Friday, August 5, 2011
Niland was a great lineman for the Cowboys, starting in 1966, drafted in the first round out of Iowa. He made it to six pro bowls and a dozen post-season games and should be a Hall-of-Famer eventually. He finished his career with a stop in Philadelphia in 1975.
Topps didn't think that Niland was worthy of a card until 1972, when they also gave him an All-Pro card. Both his regular and All-Pro rookies are in the all-expensive third series, so they are worth a pretty penny. Niland did have a 1969 Glendale Stamp. (Credit: Vintage Football Gallery. Go there!)

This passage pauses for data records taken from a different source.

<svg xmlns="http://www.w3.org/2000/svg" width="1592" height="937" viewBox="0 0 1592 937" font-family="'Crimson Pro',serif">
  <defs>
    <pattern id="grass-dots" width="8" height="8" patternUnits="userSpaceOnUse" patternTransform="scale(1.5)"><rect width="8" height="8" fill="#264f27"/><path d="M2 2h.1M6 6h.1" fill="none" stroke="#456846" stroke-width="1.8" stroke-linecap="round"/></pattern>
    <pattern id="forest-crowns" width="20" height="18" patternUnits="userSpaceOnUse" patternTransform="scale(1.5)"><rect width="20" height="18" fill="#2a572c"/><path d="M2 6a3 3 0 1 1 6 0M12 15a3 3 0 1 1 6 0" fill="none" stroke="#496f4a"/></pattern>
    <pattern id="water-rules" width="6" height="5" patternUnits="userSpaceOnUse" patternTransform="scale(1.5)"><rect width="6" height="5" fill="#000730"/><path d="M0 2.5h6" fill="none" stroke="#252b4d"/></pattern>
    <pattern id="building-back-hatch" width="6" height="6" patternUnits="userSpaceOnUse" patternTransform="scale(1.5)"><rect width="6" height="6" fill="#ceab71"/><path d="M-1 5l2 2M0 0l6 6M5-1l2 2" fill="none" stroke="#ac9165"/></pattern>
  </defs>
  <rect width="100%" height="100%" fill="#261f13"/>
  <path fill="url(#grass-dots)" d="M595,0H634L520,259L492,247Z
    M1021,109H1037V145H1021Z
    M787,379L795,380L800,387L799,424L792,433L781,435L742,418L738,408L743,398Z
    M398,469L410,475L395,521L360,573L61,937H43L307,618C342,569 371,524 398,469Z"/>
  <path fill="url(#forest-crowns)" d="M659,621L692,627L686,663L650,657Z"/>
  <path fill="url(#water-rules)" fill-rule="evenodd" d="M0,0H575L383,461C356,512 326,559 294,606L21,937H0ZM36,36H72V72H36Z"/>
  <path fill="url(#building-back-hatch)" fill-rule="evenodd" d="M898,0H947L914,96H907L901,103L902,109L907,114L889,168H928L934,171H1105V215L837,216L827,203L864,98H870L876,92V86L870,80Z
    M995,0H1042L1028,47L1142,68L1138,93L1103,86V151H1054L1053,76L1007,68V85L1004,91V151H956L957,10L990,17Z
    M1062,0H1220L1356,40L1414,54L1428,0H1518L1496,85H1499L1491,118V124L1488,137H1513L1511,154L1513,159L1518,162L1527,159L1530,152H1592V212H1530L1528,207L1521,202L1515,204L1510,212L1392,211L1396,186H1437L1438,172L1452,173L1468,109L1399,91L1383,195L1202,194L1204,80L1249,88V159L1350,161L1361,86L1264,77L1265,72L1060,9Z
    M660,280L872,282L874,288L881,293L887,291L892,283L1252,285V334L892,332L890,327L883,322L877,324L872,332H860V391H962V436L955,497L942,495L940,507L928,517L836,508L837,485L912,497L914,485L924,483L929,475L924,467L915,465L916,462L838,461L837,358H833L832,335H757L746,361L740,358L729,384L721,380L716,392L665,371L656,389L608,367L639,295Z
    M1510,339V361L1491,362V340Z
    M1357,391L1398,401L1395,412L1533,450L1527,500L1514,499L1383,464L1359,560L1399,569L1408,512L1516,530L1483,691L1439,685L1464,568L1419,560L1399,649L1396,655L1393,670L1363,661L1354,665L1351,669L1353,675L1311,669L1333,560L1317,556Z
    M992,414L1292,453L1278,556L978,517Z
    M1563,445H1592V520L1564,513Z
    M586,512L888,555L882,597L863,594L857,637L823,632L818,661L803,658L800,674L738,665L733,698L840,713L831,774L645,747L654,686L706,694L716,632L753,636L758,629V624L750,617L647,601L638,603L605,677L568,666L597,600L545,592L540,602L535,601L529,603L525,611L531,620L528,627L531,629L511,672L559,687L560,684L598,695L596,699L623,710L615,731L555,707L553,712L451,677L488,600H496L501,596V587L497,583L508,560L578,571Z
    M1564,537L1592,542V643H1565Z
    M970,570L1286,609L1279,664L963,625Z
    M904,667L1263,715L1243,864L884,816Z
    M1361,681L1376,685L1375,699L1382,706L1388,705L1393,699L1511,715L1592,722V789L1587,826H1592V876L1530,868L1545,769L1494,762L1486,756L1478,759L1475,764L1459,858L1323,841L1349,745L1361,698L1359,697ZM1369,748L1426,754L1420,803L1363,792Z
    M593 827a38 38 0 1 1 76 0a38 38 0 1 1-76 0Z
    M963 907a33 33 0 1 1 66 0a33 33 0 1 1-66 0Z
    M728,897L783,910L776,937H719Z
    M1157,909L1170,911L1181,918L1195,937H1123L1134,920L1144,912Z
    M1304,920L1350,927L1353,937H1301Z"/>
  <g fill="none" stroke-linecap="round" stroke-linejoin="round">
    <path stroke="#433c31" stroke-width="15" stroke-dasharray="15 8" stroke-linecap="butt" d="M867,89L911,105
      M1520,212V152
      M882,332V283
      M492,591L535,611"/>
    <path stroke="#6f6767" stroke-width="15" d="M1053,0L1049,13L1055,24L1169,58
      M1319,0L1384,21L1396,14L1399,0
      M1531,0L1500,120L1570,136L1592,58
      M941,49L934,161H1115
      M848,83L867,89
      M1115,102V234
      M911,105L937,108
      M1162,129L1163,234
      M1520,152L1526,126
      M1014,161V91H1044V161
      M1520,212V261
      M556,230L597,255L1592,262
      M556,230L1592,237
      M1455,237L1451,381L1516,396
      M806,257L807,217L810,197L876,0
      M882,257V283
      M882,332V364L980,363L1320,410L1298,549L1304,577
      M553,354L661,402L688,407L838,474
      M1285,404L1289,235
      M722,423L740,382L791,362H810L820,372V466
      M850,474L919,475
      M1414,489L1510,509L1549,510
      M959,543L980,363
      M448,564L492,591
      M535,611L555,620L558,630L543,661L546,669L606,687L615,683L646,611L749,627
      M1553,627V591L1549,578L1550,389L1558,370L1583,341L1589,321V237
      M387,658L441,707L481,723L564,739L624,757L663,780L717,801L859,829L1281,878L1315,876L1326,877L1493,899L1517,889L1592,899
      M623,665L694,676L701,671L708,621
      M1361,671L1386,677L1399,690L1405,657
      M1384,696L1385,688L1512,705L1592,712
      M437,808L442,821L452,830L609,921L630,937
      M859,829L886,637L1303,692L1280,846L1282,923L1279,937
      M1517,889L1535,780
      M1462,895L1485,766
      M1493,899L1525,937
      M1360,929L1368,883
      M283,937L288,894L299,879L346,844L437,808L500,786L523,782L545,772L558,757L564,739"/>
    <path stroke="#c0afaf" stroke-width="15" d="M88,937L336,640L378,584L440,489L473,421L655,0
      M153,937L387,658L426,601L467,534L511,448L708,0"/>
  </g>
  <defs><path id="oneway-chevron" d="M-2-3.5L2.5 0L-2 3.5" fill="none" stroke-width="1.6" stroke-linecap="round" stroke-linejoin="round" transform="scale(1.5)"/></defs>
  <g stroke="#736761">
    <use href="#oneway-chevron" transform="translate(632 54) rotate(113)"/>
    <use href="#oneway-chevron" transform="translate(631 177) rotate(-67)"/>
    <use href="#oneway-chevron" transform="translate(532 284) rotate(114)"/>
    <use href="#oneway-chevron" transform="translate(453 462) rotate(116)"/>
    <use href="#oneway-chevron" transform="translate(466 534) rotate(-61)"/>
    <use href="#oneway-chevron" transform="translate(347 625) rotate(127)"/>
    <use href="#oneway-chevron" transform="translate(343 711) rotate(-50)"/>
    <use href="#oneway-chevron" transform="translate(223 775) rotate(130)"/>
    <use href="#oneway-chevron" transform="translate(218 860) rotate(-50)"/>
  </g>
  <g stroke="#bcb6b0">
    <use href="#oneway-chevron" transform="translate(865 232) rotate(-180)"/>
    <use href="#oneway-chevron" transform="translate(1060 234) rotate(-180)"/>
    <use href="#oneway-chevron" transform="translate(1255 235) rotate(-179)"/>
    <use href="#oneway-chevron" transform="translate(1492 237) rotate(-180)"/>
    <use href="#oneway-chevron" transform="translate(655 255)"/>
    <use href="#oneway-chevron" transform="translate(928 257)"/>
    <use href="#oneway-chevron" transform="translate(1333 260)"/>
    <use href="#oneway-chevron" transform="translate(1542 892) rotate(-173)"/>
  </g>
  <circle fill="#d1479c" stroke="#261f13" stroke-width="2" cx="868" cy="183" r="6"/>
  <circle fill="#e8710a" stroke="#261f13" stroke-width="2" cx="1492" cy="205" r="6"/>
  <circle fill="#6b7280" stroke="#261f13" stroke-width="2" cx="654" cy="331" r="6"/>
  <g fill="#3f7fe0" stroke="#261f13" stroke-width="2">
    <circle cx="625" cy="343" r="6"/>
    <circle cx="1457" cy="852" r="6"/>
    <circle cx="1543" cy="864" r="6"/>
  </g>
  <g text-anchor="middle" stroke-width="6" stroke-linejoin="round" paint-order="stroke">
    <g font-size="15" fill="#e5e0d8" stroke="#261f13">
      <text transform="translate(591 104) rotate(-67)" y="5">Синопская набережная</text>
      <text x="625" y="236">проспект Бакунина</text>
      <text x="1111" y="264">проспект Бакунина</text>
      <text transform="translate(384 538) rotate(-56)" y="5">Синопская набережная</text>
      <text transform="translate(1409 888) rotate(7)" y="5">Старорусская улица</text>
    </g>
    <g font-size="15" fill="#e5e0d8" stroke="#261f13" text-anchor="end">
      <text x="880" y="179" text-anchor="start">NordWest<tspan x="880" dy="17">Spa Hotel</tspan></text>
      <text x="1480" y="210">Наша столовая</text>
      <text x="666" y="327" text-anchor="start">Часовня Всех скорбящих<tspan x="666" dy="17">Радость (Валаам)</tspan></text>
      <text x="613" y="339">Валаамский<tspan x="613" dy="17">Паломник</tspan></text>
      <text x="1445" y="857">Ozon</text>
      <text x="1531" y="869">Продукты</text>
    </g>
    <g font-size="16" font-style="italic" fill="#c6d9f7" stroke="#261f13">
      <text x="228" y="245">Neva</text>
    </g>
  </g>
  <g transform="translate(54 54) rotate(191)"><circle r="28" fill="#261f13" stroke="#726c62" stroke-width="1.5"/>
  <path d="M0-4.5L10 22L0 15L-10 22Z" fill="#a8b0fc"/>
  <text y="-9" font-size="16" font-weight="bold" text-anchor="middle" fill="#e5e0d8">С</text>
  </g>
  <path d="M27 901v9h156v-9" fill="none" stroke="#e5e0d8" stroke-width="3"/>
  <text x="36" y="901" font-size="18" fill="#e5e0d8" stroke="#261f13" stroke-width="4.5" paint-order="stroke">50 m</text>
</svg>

Topps used some game action shots in a "Highlights" subset in the 1961 set, and used black-and-white small shots on the 1962's. Of course some of those 1962's weren't of the actual player on the card, but there you go. That was it for Topps and game day shots for awhile, though the Philadelphia cards had some nice team play cards with in-game shots.
We would have to wait until 1971 for in-game and sideline shots to come back. Joe Kapp and Dennis Shaw each had game action shots on their card, and O.J. Simpson had a sideline shot. 1972 saw a few sideline (or at least game day) pictures, and three IN ACTION subsets. The playoff and Super Bowls cards had action shots too.
The 1973 series brought back the in-game action, in a sometimes confusing way as we will see later. This is the first horizontal individual player card of the set...Topps used these with varying success this year after bringing them back in 1972.
The back shows the TD he scored against the hapless Eagles, and there's that monster player again in the cartoon, carrying a football! Looks like he is Cali bound.